++++ EXCERPTED RECORDS

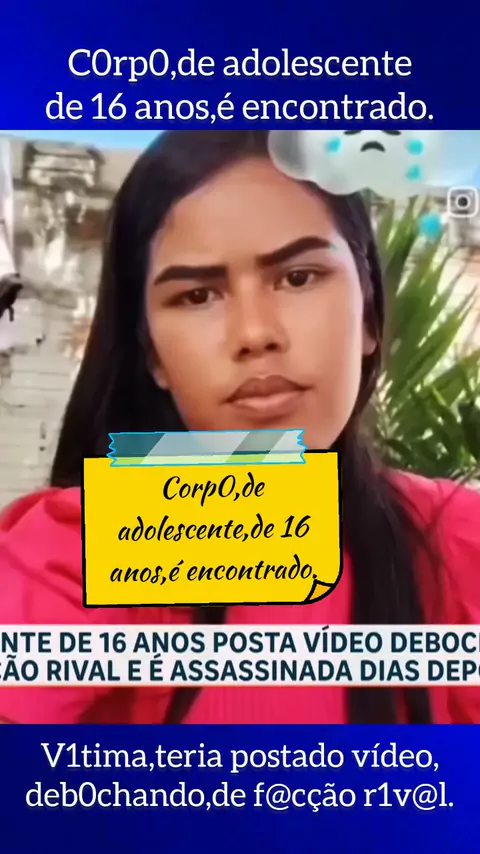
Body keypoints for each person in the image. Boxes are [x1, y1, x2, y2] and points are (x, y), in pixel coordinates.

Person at [0, 130, 478, 725]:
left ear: (369, 316)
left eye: (298, 277)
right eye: (198, 295)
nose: (255, 333)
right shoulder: (74, 552)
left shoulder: (458, 542)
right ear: (153, 356)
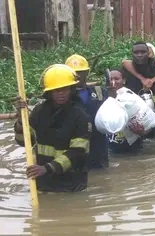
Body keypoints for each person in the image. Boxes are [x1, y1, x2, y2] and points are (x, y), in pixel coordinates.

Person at [14, 64, 91, 192]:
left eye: (64, 89)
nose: (61, 93)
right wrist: (21, 122)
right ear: (49, 92)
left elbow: (77, 152)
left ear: (71, 89)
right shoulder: (39, 111)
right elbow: (24, 141)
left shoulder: (80, 116)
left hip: (71, 185)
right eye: (56, 90)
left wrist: (47, 168)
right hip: (43, 183)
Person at [123, 41, 155, 141]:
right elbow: (125, 63)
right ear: (132, 54)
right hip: (132, 117)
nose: (139, 55)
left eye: (143, 52)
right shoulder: (128, 69)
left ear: (148, 53)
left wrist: (152, 81)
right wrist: (141, 78)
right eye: (136, 52)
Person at [65, 54, 109, 169]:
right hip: (73, 145)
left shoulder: (99, 91)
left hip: (98, 145)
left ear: (87, 73)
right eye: (74, 73)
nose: (77, 75)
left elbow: (112, 112)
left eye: (81, 72)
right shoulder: (62, 96)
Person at [107, 69, 145, 154]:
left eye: (116, 79)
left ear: (123, 80)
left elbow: (147, 122)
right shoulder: (101, 97)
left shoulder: (132, 99)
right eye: (110, 79)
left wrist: (141, 132)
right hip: (111, 145)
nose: (113, 82)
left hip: (132, 146)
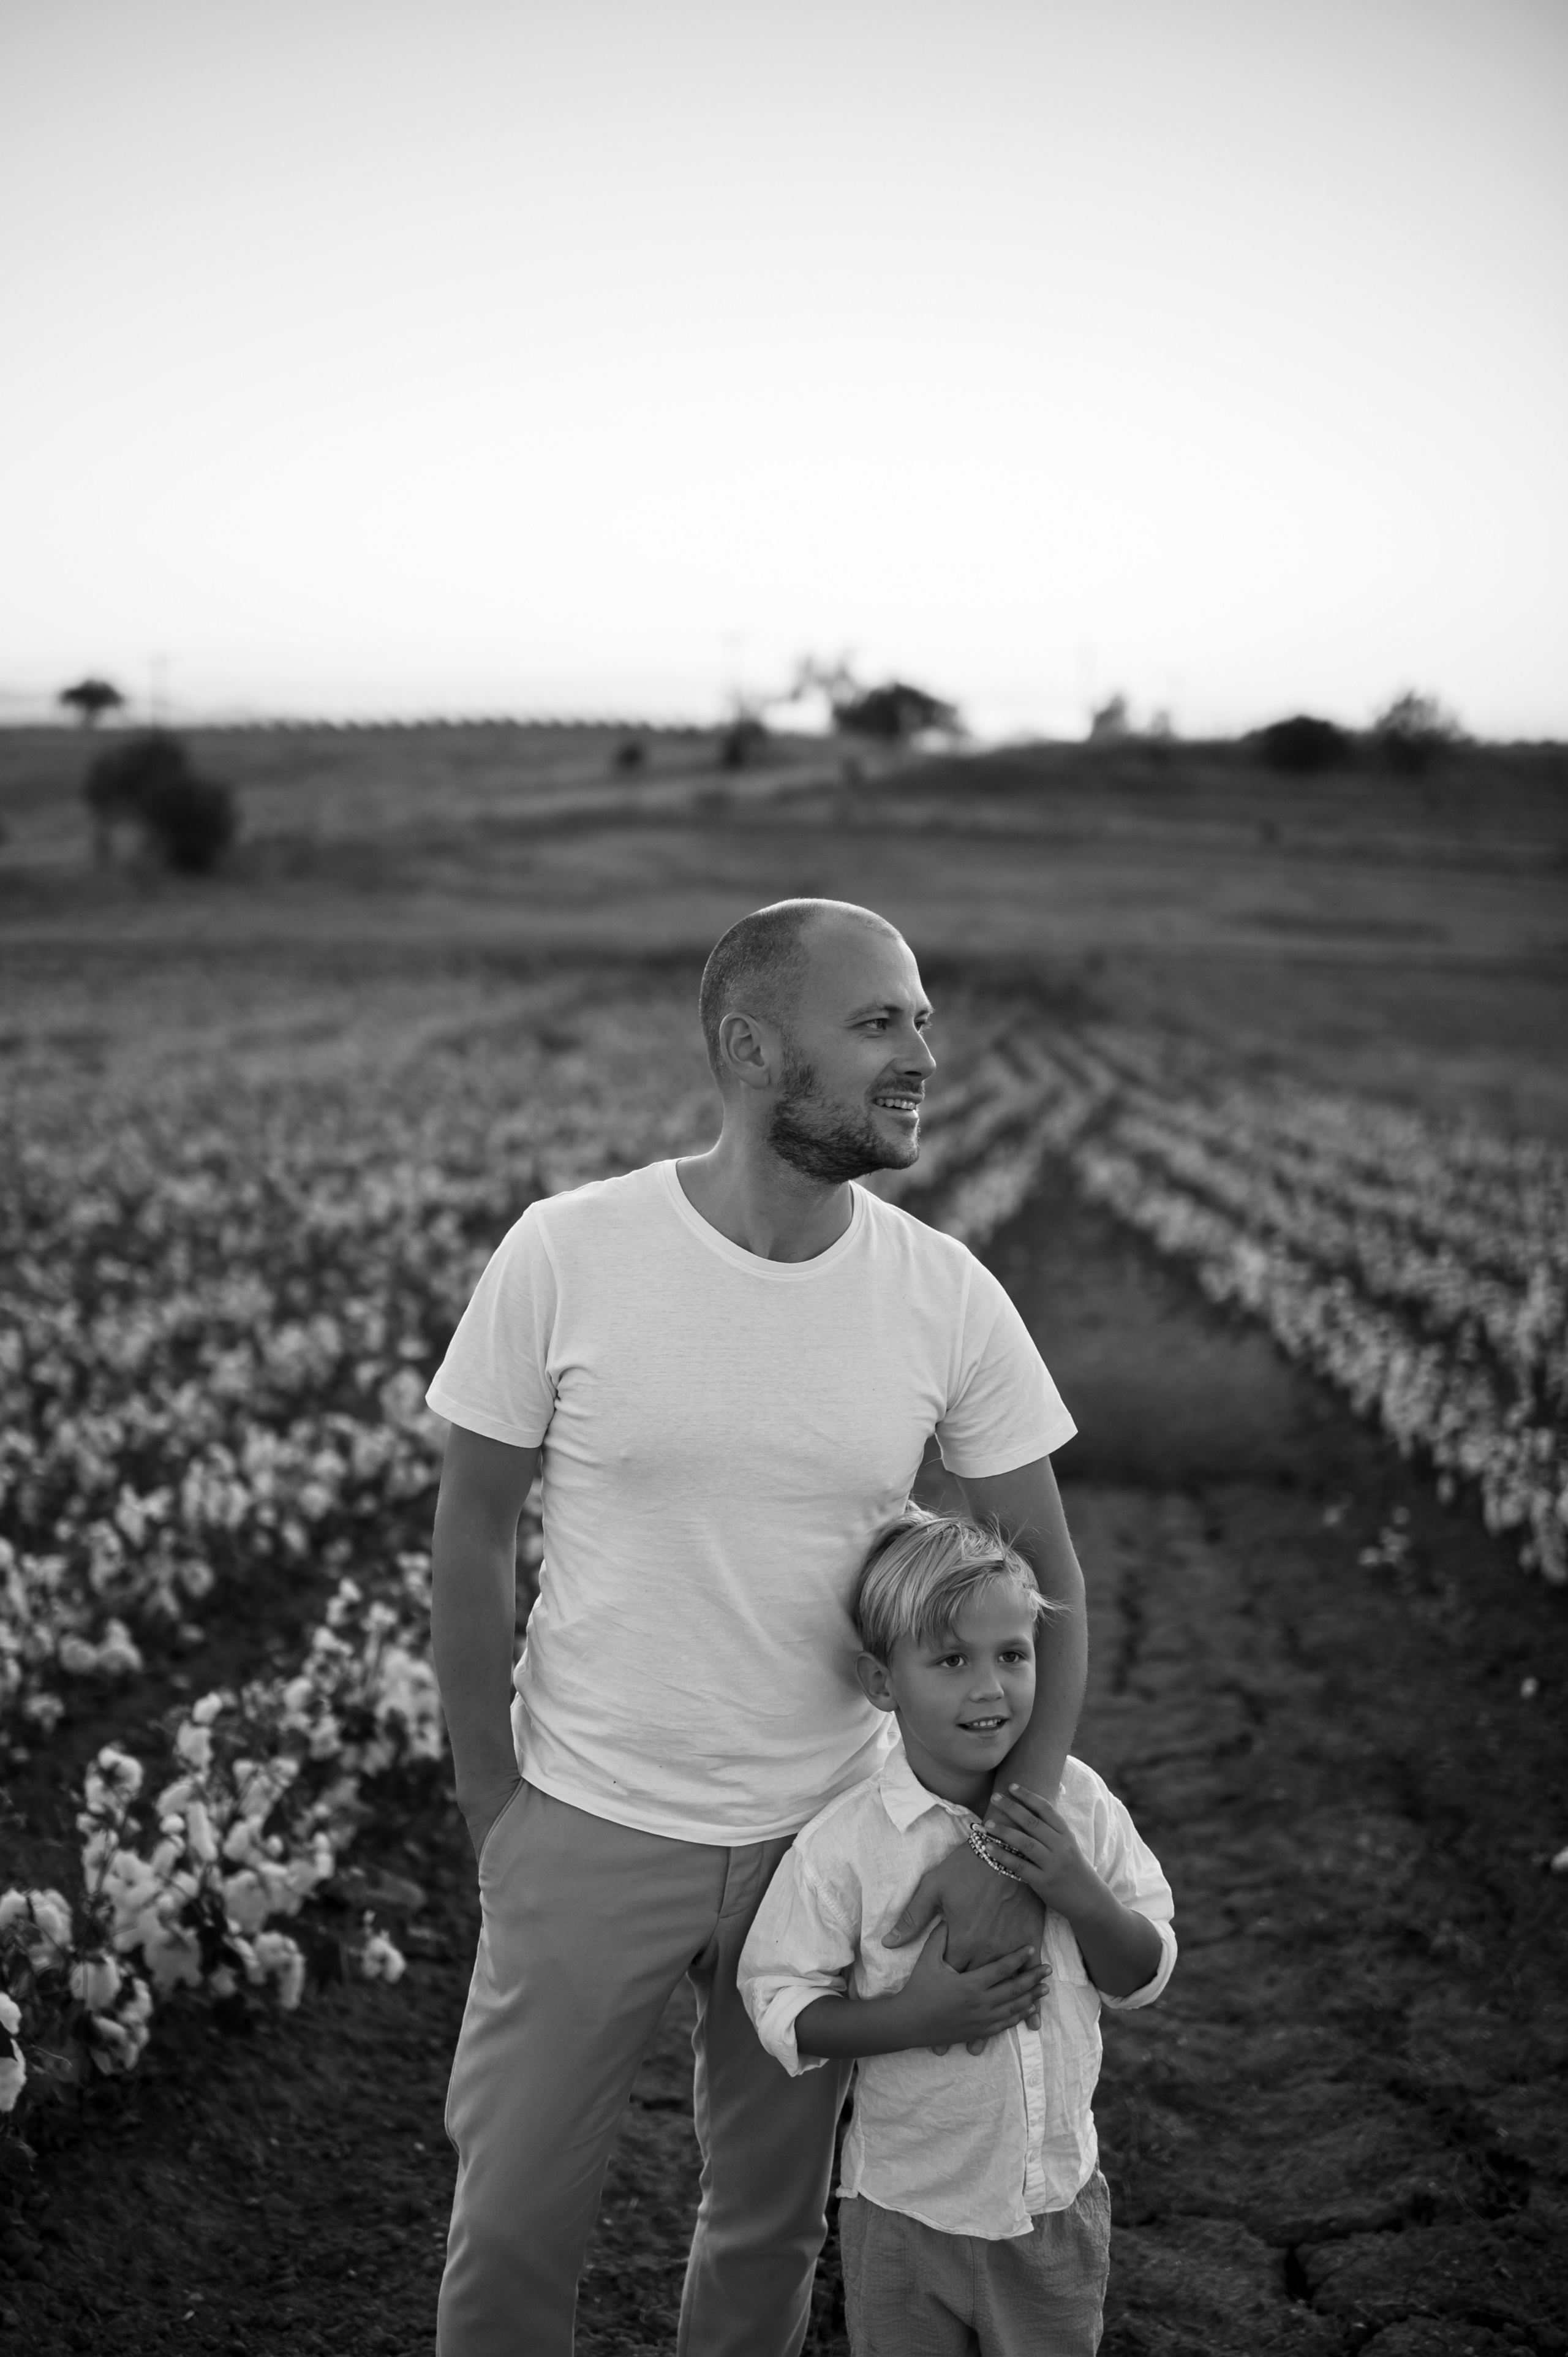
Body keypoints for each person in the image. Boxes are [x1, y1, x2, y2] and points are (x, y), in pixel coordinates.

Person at [425, 898, 1090, 2356]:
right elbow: (471, 1531)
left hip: (828, 1840)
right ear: (747, 1046)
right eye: (876, 1022)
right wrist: (495, 1804)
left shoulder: (942, 1294)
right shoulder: (567, 1251)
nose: (920, 1049)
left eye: (918, 1016)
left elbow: (1047, 1577)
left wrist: (1006, 1844)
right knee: (514, 2230)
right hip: (588, 1820)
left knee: (769, 2232)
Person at [739, 1509, 1176, 2357]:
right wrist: (918, 2020)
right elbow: (778, 2001)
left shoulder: (1079, 1806)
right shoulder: (848, 1844)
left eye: (1013, 1655)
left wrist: (1078, 1895)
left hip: (1051, 2208)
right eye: (951, 1661)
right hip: (902, 2214)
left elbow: (1147, 1971)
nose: (992, 1688)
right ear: (880, 1682)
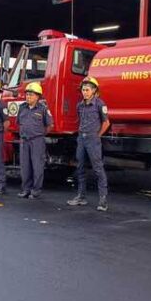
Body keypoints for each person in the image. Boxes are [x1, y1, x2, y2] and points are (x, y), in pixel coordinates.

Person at [67, 76, 110, 212]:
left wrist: (97, 135)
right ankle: (81, 197)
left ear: (94, 90)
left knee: (98, 169)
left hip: (93, 140)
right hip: (81, 138)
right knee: (80, 167)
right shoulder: (79, 105)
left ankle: (103, 200)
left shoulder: (100, 104)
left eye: (87, 90)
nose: (84, 92)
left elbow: (106, 123)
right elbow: (80, 120)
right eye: (83, 90)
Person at [17, 82, 53, 199]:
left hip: (37, 141)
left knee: (37, 166)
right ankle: (26, 190)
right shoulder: (22, 107)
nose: (28, 97)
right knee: (25, 167)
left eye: (31, 95)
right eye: (27, 94)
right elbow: (19, 123)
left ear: (37, 96)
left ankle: (36, 191)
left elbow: (49, 125)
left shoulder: (43, 109)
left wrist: (40, 134)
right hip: (24, 141)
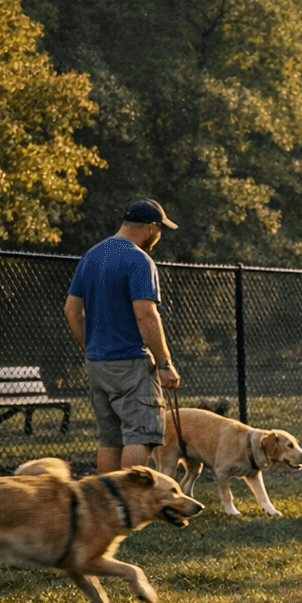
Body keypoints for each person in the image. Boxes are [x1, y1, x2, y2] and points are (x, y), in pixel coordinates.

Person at [63, 198, 182, 475]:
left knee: (109, 437)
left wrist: (87, 346)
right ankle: (130, 502)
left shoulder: (91, 256)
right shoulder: (140, 260)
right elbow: (146, 315)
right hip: (130, 362)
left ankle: (105, 507)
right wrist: (165, 363)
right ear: (152, 228)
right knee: (140, 434)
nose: (159, 236)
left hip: (97, 364)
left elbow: (71, 310)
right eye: (161, 230)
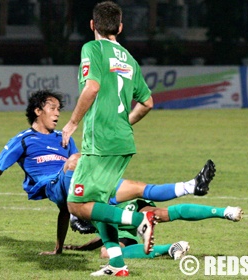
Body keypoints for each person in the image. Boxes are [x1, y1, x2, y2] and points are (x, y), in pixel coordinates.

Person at [0, 89, 217, 257]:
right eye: (52, 108)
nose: (57, 114)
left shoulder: (63, 138)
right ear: (37, 111)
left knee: (134, 186)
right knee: (76, 162)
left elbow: (64, 209)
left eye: (58, 109)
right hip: (53, 182)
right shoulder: (23, 140)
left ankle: (189, 186)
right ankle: (133, 220)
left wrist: (58, 248)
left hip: (73, 185)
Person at [60, 1, 155, 276]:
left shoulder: (92, 48)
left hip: (99, 141)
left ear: (92, 25)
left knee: (76, 205)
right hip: (123, 141)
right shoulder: (129, 58)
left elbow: (91, 87)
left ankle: (138, 220)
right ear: (120, 27)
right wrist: (124, 123)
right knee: (100, 204)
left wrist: (72, 123)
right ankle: (117, 264)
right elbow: (147, 102)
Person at [65, 199, 243, 260]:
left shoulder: (92, 212)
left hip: (124, 207)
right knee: (107, 252)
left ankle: (224, 212)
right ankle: (171, 248)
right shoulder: (91, 211)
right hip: (124, 224)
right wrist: (81, 248)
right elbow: (106, 238)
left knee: (162, 214)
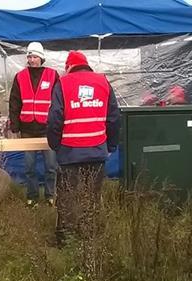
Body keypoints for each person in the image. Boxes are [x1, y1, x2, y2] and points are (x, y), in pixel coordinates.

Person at [47, 51, 120, 246]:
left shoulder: (62, 83)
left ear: (69, 66)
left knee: (68, 197)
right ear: (86, 65)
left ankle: (66, 241)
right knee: (92, 196)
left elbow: (54, 118)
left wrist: (55, 145)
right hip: (96, 151)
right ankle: (90, 236)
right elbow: (114, 117)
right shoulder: (103, 81)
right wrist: (111, 145)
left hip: (70, 152)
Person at [9, 42, 59, 207]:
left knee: (51, 166)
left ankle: (50, 196)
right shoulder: (20, 76)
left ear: (41, 58)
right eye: (29, 56)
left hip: (47, 129)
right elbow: (14, 103)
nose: (32, 59)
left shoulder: (53, 75)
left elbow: (59, 103)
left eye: (35, 56)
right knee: (30, 167)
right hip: (27, 129)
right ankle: (32, 197)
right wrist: (14, 127)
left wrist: (57, 125)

++++++++

BRIEF: Word for word, restate all of the records. Exclude the pictures.

TASK ANSWER:
Body keypoints for each person in the image. Boxes are [x1, y1, x2, y2] and points are (x, y), in pixel coordinates.

Person at [0, 130, 478, 725]:
left ear: (369, 316)
left eye: (298, 277)
right eye: (198, 295)
nose: (255, 333)
right shoulder: (74, 552)
left shoulder: (458, 542)
right ear: (153, 356)
Body keypoints for each person in the image. Boxes are [x1, y1, x2, y2] and points are (x, y), in pixel coordinates.

Person at [14, 64, 91, 192]:
left eye: (64, 89)
nose: (61, 93)
right wrist: (21, 122)
right ear: (49, 92)
left elbow: (77, 152)
left ear: (71, 89)
right shoulder: (39, 111)
right elbow: (24, 141)
left shoulder: (80, 116)
left hip: (71, 185)
right eye: (56, 90)
left wrist: (47, 168)
right hip: (43, 183)
Person at [123, 41, 155, 141]:
right elbow: (125, 63)
right ear: (132, 54)
right hip: (132, 117)
nose: (139, 55)
left eye: (143, 52)
right shoulder: (128, 69)
left ear: (148, 53)
left wrist: (152, 81)
right wrist: (141, 78)
right eye: (136, 52)
Person at [65, 54, 109, 169]:
right hip: (73, 145)
left shoulder: (99, 91)
left hip: (98, 145)
left ear: (87, 73)
right eye: (74, 73)
nose: (77, 75)
left elbow: (112, 112)
left eye: (81, 72)
right shoulder: (62, 96)
Person at [107, 69, 145, 154]:
left eye: (116, 79)
left ear: (123, 80)
left elbow: (147, 122)
right shoulder: (101, 97)
left shoulder: (132, 99)
right eye: (110, 79)
left wrist: (141, 132)
right hip: (111, 145)
nose: (113, 82)
left hip: (132, 146)
Body keypoints for each person in the image. Boxes are [x1, y1, x2, y2] and points are (x, y), in pixel coordinates.

Person at [425, 898, 1090, 2356]:
right elbow: (471, 1531)
left hip: (828, 1840)
right ear: (747, 1046)
right eye: (876, 1022)
right wrist: (495, 1804)
left shoulder: (942, 1294)
right shoulder: (567, 1251)
nose: (920, 1049)
left eye: (918, 1016)
left elbow: (1047, 1577)
left wrist: (1006, 1844)
right knee: (514, 2230)
right hip: (588, 1820)
left knee: (769, 2232)
Person at [739, 1509, 1176, 2357]:
right wrist: (918, 2020)
right elbow: (778, 2001)
left shoulder: (1079, 1806)
right shoulder: (848, 1844)
left eye: (1013, 1655)
left wrist: (1078, 1895)
left hip: (1051, 2208)
right eye: (951, 1661)
right hip: (902, 2214)
left elbow: (1147, 1971)
nose: (992, 1688)
right ear: (880, 1682)
Body keypoints for each person in the image. Boxes are [x1, y1, x2, y2] and points are (x, y), in pixel coordinates.

Person at [67, 76, 110, 212]:
left wrist: (97, 135)
right ankle: (81, 197)
left ear: (94, 90)
left knee: (98, 169)
left hip: (93, 140)
right hip: (81, 138)
right knee: (80, 167)
right shoulder: (79, 105)
left ankle: (103, 200)
left shoulder: (100, 104)
left eye: (87, 90)
nose: (84, 92)
left elbow: (106, 123)
right elbow: (80, 120)
right eye: (83, 90)
Person at [17, 82, 53, 199]:
left hip: (37, 141)
left knee: (37, 166)
right ankle: (26, 190)
right shoulder: (22, 107)
nose: (28, 97)
right knee: (25, 167)
left eye: (31, 95)
right eye: (27, 94)
right elbow: (19, 123)
left ear: (37, 96)
left ankle: (36, 191)
left elbow: (49, 125)
left shoulder: (43, 109)
left wrist: (40, 134)
right hip: (24, 141)
Body keypoints for each person in the image. Boxes are [x1, y1, x2, y2] and points are (x, y), in pixel coordinates.

Person at [63, 198, 182, 475]:
left knee: (109, 437)
left wrist: (87, 346)
right ankle: (130, 502)
left shoulder: (91, 256)
right shoulder: (140, 260)
right elbow: (146, 315)
right hip: (130, 362)
left ankle: (105, 507)
right wrist: (165, 363)
right ear: (152, 228)
right knee: (140, 434)
nose: (159, 236)
left hip: (97, 364)
left elbow: (71, 310)
right eye: (161, 230)
Body keypoints for each person in the image. Boxes are [x1, y1, x2, y2] and points are (x, y), in pixel coordinates.

Person at [0, 89, 217, 257]:
right eye: (52, 108)
nose: (57, 114)
left shoulder: (63, 138)
right ear: (37, 111)
left knee: (134, 186)
right knee: (76, 162)
left elbow: (64, 209)
left eye: (58, 109)
right hip: (53, 182)
right shoulder: (23, 140)
left ankle: (189, 186)
right ankle: (133, 220)
left wrist: (58, 248)
left hip: (73, 185)
Person at [60, 1, 155, 276]:
left shoulder: (92, 48)
left hip: (99, 141)
left ear: (92, 25)
left knee: (76, 205)
right hip: (123, 141)
right shoulder: (129, 58)
left elbow: (91, 87)
left ankle: (138, 220)
right ear: (120, 27)
right wrist: (124, 123)
right knee: (100, 204)
left wrist: (72, 123)
right ankle: (117, 264)
right elbow: (147, 102)
Person at [65, 199, 243, 260]:
left shoulder: (92, 212)
left hip: (124, 207)
right knee: (107, 252)
left ankle: (224, 212)
right ankle: (171, 248)
right shoulder: (91, 211)
right hip: (124, 224)
right wrist: (81, 248)
right elbow: (106, 238)
left knee: (162, 214)
Body keypoints for each person in the image. Boxes are [x1, y1, x2, y2] and points are (x, y), in pixel coordinates.

Person at [47, 51, 120, 246]:
left shoulder: (62, 83)
left ear: (69, 66)
left knee: (68, 197)
right ear: (86, 65)
left ankle: (66, 241)
right knee: (92, 196)
left elbow: (54, 118)
left wrist: (55, 145)
right hip: (96, 151)
right ankle: (90, 236)
right elbow: (114, 117)
right shoulder: (103, 81)
right wrist: (111, 145)
left hip: (70, 152)
Person at [9, 42, 59, 207]:
left knee: (51, 166)
left ankle: (50, 196)
right shoulder: (20, 76)
left ear: (41, 58)
right eye: (29, 56)
left hip: (47, 129)
right elbow: (14, 103)
nose: (32, 59)
left shoulder: (53, 75)
left elbow: (59, 103)
left eye: (35, 56)
right knee: (30, 167)
right hip: (27, 129)
right ankle: (32, 197)
right wrist: (14, 127)
left wrist: (57, 125)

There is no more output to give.